Breiman has vaudeville timing, while Janssen proves herself an actress of delightful range, and their tour of Kate’s life, enhanced by a flow of voice-over, offers a female counterpart to John Cusack‘s romantic free-falls in High Fidelity. Unfortunately, Favreau’s Adam never comes alive as the Chance of a Lifetime that Iben Hjejle was able to become for Cusack, given the luxury of Stephen Frears‘ direction and big-studio budget. Breiman, making an indie, must depict connubial intimacy in five scenes, where Frears and company had a dozen — and the strain shows as Kate and Adam repeatedly break and make up. Their fights are easier to believe than any abiding attraction.

Attraction is about the only thing guaranteed the two lovers in Solomon & Gaenor, who recognize each other the instant their eyes meet. We’re in the repressed heart of Welsh mining country, circa 1911. An instinctive hatred the villagers feel for the Jewish immigrants living just over the neighboring mountain is succinctly indicated in the first exchange of dialogue. Solomon (Ioan Gruffudd) is a young Jewish tradesman who passes for a gentile as he sells garments door-to-door. Gaenor (Nia Roberts) is immune to any bigotry: Sweet-spirited, sheltered, obliged to wait hand and foot on her parents and siblings, she is just as ready to meet a man as different as Solomon as he — squirming at his parents‘ Orthodoxy — is primed to meet her.

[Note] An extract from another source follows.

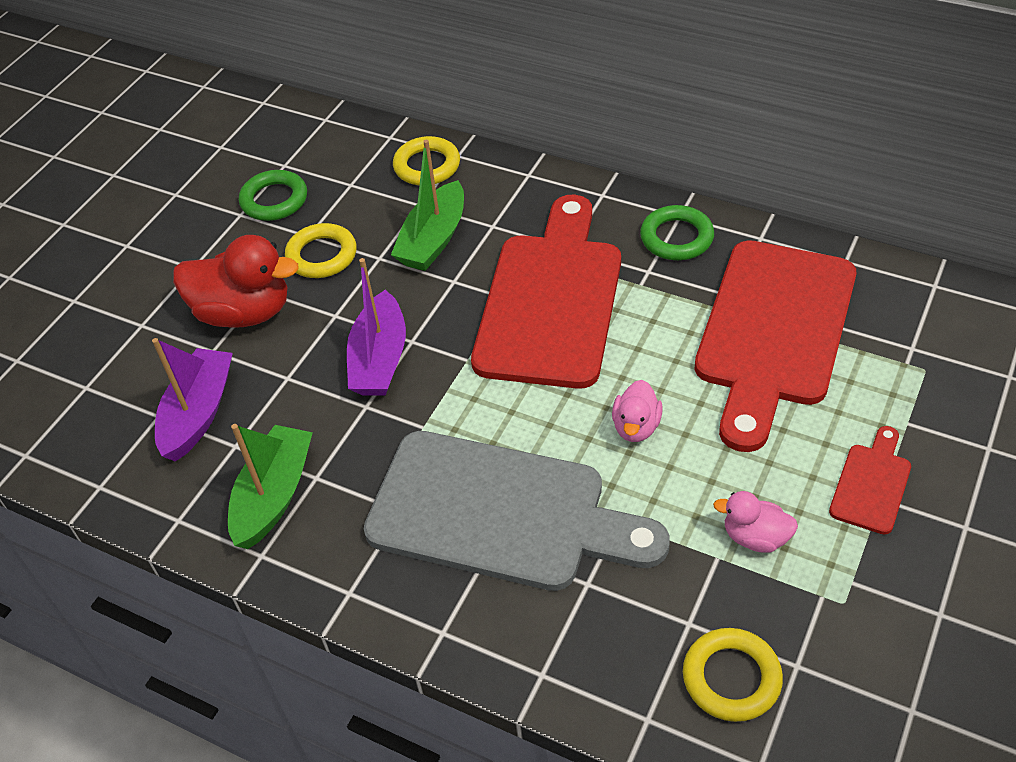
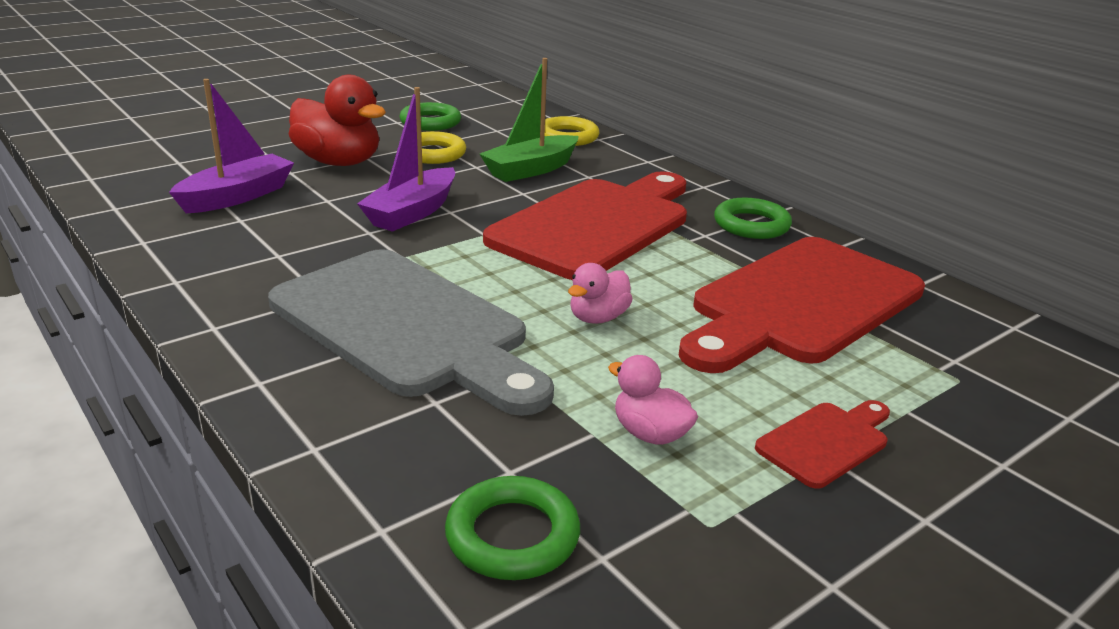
camera: 20 degrees right, 20 degrees down
(274, 495) = (232, 253): green boat -> none
(731, 678) = (512, 535): yellow ring -> green ring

Fate, alas, wearing a pair of lead boots borrowed from Thomas Hardy, takes a predictable stroll over their hopes. First-time writer-director Paul Morrison has a gift for evoking a time and place, and for its sheer luminosity of texture, it’s no surprise that Solomon & Gaenor received an Oscar nomination for Best Foreign Language film this year. (In addition to English, the languages spoken are Welsh and Yiddish, which sound nearly identical.) Gruffudd, with his angelic looks and dreamy gentility, is appealingly the more “female” of the two; Roberts, with her lovely sealskin brows and hard eyes, is, for all the fragility ascribed to Gaenor, no trembling virgin, but the one who takes charge, elevating attraction into passion. Together, they offer fleeting hope this pair will escape, but other movies — Feast of July, Jude and Dreaming of Joseph Lees — have mapped this territory too thoroughly. Solomon & Gaenor is defeated by deja vu.

The end also baits the question, What‘s the point? And this is a problem it has in common with Love & Sex. The only self-evident point in each case is that the filmmakers are skillful at holding our interest. They haven’t yet surprised their way to a transforming insight one can take away. In part, this is because the characters don‘t transform: Solomon and Gaenor remain the same sweet, courageous pair no matter what befalls them; Kate and Adam might as well stay together as leave, and vice versa. There are as many love stories as there are people to live them, and our need to hear everybody else’s tale of rapture and woe is probably the oldest drive in human intelligence. The quest for food got us out of the trees, but the quest for gossip fed the campfires that raised civilization. Love is always interesting, but to be successful, a love story has to somehow answer the question, Why bother? If it doesn‘t, one might as well take a hint from the doomed and befuddled lovers, and stay at home.